With its astonishing history and nature, Japan has always been loved by global travellers. To ensure stable economic development and rapid growth of tourism, Japanese government introduced several new measures, including raising the consumption tax rate. Find out more the six major policies related to tourists.
1. Increasing consumption tax rates
From Oct 2019 onwards, the consumption tax rate has been adjusted from 8% to 10%. Meanwhile, some items were considered to remain the tax rate of 8%, such as take-away meal and eat-out food. However, confusion is often caused in the occasion of having take-away food inside the shore. During your travel, it is recommended to reconfirm the price with the staff before every purchase to avoid any misunderstanding between both parties. Click here to learn more about the reduced tax rates.

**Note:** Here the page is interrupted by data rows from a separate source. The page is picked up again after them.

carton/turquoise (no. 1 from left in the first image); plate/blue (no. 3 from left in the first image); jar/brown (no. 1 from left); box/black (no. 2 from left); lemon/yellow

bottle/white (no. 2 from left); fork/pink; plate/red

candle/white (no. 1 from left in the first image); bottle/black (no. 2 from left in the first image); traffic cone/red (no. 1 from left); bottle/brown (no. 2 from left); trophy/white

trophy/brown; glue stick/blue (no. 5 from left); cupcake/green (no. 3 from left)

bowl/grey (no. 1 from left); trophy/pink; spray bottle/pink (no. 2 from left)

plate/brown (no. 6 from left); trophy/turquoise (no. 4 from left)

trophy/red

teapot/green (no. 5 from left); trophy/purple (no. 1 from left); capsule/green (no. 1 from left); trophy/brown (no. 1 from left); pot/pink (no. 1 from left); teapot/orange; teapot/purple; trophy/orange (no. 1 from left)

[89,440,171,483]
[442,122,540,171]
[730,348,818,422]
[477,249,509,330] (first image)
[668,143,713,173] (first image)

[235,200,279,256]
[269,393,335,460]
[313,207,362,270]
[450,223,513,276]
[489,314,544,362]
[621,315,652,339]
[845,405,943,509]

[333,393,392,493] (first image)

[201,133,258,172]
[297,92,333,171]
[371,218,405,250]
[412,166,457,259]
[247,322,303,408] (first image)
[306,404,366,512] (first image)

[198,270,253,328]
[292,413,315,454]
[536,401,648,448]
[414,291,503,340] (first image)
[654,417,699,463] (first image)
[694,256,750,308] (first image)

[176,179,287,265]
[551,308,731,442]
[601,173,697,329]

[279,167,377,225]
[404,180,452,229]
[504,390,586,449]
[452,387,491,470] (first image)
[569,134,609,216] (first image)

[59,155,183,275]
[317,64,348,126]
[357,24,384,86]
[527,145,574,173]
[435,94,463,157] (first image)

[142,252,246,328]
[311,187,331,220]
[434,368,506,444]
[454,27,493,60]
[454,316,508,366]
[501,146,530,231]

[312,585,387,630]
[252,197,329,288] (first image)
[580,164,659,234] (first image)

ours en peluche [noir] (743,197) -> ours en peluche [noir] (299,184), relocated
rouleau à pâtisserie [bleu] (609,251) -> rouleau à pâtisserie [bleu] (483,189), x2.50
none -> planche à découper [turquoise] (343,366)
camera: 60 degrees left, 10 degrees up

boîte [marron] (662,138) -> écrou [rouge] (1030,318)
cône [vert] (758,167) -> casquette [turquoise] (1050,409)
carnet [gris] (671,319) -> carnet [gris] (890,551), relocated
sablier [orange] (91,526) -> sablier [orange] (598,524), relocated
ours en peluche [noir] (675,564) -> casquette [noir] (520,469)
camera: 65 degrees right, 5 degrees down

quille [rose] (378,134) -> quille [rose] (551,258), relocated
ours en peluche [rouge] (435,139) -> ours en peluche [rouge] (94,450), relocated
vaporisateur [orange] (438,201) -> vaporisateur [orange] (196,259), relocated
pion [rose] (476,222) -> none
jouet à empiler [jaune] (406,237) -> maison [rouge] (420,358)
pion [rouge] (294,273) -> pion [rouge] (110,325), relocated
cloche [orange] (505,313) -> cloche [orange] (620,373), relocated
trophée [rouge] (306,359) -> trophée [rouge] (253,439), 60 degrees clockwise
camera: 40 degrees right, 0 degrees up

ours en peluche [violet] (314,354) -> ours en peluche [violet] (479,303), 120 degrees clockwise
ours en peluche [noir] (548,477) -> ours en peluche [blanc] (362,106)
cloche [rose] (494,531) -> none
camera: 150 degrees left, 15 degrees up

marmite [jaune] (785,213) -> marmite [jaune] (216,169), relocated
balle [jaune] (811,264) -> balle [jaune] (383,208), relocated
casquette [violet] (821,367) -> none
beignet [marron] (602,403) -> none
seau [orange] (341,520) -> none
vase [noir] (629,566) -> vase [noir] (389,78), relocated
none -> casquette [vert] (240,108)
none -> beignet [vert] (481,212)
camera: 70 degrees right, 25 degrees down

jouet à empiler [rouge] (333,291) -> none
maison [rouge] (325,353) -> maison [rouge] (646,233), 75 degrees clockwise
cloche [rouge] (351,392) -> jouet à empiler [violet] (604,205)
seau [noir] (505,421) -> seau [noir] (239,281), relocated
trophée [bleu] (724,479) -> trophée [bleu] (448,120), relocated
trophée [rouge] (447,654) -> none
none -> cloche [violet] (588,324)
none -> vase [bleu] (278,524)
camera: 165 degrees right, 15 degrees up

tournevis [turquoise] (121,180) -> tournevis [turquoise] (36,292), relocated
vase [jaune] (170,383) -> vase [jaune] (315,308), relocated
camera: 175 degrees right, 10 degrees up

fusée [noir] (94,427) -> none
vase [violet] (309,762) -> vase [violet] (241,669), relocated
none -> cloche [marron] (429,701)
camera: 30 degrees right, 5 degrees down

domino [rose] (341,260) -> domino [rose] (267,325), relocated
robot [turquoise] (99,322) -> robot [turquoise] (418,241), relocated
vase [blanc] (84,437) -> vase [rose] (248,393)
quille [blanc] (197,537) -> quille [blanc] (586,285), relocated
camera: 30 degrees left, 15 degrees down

2. Oversized baggage reservation fee
For a departure date of May 2020, a reservation for the seat with oversized baggage area will be needed to take baggage that exceeds overall dimensions (length + width + height) of 160 cm, up to a maximum of 250 cm, on Tokaido Sanyo Shinkansen. This size is approximately the same as that for which an oversized baggage fee is charged on international flights (it differs by airline companies). More importantly, if you bring oversized baggage onto the train without a prior reservation, you will be asked to store it in a space designated by the conductor to avoid inconveniencing other passengers, and a carry-on fee of 1000 yen (tax-in) is charged accordingly.
3. Tight airport security checks
To prevent terrorism at the upcoming Olympics Game in 2021, visitors face tougher security inspection at Japan airports. Passengers on all flights will have to remove footwear that goes above the ankles for checks. Currently, individual inspectors usually decide which passengers must go through such screening. The airports will also run the coats and jackets of passengers through an X-ray machine.
4. Renaming Haneda airport terminal
Since March 2020, the international terminal at Haneda airport in Tokyo is renamed as Terminal 3, as part of large-scale renovations to cope with an increase in international flights ahead of the Olympics and Paralympics. Be aware that Tokyo Monorail and Keikyu Railway Line also changed the station names accordingly.
5. Convenience stores end 24-hour service
The debate started in February 2019, when an owner of a 7-Eleven franchise in Osaka shortened his shop’s business hours after struggling to adequately staff the store. unsatisfied with the move, executives at Seven-Eleven Japan headquarter threatened to cancel the franchise contract unless the owner reinstated the 24-hour policy. The media sparkled a vigorous public examination of the need for stores to stay open all night. Eventually Seven-Eleven Japan backed down to avoid PR disaster and announced the new reduced opening hours at outlets nationwide. Following by Family Mart and LAWSON, convenience stores are now generally exempted from 24-hour service policy. Check out the opening hour of the nearest stores when staying in Japan.
6. Minimum charge for plastic bags
To adopt the global environment-friendly measure, Japanese retailers including supermarkets and convenience stores are required to charge for plastic bags from July 2020. There will be no set price for plastic bags. Each retailer can decide how much to charge at the price of about two to three yen per bag. As a form of sustainable travelling, it is encouraged to bring your bags when shopping around.